- [EXERCISE PROMPT]: Please continue the biography of Philip V of Spain from where it stops.

- [SELECTED PASSAGE]:
Philip V of Spain
Philip V (Spanish: Felipe; 19 December 1683 – 9 July 1746) was King of Spain from 1 November 1700 to 14 January 1724, and again from 6 September 1724 to his death in 1746. Philip instigated many important reforms in Spain, most especially the centralization of power of the monarchy and the suppression of regional privileges, via the Nueva Planta decrees, and restructuring of the administration of the Spanish Empire on the Iberian peninsula and its overseas regions.
|King of Spain |
|Reign||1 November 1700 – 15 January 1724|
|Reign||6 September 1724 – 9 July 1746|
|Born||19 December 1683|
Palace of Versailles, Kingdom of France
|Died||9 July 1746 62) (aged|
Madrid, Kingdom of Spain
|Father||Louis, Grand Dauphin|
|Mother||Maria Anna Victoria of Bavaria|
Philip was born into the French royal family as Philippe, Duke of Anjou. He was the second son of Louis, Grand Dauphin, who was the son and heir of King Louis XIV. The Grand Dauphin had the strongest genealogical claim to the Spanish throne held by his maternal uncle, King Charles II. However, since neither the Grand Dauphin nor his eldest son, Louis, Duke of Burgundy, could be displaced from the succession to the French throne, King Charles named the Duke of Anjou as his heir in his will. He ascended the Spanish throne in 1700 as King Philip V.

- [DATASET ENTRIES]:

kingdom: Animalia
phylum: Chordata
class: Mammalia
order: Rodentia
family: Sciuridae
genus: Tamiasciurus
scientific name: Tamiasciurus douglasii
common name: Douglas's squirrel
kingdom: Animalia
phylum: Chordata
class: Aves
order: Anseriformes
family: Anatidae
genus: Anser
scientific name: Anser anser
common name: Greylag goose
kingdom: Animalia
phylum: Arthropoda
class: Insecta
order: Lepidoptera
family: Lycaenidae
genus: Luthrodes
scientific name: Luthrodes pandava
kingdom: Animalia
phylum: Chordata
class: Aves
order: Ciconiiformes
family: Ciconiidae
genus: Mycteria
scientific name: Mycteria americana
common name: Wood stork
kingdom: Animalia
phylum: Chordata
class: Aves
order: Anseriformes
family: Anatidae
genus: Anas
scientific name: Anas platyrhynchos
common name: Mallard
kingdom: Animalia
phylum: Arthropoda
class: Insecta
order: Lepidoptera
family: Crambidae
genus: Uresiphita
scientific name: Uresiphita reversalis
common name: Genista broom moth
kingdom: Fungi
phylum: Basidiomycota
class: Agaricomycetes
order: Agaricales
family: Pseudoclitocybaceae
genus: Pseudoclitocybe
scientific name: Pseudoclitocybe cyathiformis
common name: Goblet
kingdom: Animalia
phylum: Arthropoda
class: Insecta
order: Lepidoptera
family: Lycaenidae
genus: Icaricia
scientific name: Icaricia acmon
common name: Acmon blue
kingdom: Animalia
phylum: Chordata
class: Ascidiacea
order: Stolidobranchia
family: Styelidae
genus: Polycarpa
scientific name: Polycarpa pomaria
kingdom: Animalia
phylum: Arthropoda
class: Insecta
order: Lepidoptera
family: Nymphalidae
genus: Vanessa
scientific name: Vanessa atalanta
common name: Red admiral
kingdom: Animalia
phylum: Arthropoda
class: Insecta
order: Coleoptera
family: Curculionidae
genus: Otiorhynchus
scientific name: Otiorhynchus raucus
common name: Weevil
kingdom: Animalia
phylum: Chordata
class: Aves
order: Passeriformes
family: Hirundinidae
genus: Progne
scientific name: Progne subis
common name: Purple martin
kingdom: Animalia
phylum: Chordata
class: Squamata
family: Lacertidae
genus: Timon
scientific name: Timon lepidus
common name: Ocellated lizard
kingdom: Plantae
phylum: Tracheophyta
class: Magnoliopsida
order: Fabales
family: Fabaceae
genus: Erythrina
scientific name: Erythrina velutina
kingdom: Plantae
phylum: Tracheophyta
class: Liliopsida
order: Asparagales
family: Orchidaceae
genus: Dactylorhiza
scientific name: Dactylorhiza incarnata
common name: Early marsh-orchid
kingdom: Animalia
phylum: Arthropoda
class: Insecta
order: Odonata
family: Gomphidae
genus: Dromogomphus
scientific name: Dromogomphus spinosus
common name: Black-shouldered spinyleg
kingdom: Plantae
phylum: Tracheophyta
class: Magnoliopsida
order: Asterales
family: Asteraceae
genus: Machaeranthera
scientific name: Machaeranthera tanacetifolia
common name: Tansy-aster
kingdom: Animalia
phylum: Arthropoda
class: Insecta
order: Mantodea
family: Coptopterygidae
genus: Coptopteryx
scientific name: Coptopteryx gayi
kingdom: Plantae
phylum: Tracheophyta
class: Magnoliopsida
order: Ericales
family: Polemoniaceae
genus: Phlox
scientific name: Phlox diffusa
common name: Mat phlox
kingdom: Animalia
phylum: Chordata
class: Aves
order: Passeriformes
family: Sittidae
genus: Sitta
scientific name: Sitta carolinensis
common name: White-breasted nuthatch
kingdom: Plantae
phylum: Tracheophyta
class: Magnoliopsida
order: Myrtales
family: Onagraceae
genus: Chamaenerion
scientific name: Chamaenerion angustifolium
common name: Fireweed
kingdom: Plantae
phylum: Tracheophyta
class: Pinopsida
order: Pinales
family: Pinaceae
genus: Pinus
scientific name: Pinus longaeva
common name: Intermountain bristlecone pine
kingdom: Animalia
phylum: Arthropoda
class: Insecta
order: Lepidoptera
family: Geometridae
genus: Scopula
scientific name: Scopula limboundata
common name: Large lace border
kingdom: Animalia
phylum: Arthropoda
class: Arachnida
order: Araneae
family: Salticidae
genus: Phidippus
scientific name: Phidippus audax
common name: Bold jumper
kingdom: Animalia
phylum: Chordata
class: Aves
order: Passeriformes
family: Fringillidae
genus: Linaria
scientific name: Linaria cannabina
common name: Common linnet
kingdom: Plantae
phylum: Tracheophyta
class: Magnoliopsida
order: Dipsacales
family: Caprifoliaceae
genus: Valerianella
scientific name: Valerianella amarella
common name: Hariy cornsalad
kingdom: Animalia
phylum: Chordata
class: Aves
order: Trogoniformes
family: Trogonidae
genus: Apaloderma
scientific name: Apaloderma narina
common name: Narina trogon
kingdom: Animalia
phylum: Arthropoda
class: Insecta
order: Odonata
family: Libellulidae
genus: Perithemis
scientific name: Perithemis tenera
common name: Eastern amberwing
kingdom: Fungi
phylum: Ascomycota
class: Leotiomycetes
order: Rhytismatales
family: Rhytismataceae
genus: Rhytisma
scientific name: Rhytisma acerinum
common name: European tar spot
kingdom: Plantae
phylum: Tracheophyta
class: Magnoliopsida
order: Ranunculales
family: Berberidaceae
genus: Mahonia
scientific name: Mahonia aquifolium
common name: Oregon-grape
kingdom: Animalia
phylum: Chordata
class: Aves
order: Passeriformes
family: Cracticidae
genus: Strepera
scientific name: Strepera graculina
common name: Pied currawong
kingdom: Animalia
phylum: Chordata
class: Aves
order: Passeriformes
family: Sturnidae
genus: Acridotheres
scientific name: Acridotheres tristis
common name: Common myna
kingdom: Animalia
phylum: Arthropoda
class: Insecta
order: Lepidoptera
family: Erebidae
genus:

- [ANSWER SPACE]:
Philip was the first member of the House of Bourbon to rule as King of Spain. It was well known that the union of France and Spain under one monarch would upset the balance of power in Europe, and that other European powers would take steps to prevent it. Philip's accession in Spain provoked the 13-year War of the Spanish Succession, which continued until the Treaty of Utrecht forbade any future possibility of unifying the French and Spanish crowns while confirming his accession to the throne of Spain. It also removed the Spanish Netherlands and Spanish-controlled Italy from the Spanish monarchy. In 1724, Philip abdicated in favor of his eldest son, Louis. The new king died later that year, and Philip took the throne again. Suffering from depression, he fell under the control of his second wife, Elisabeth Farnese. When he died in 1746, he was succeeded by his son Ferdinand VI.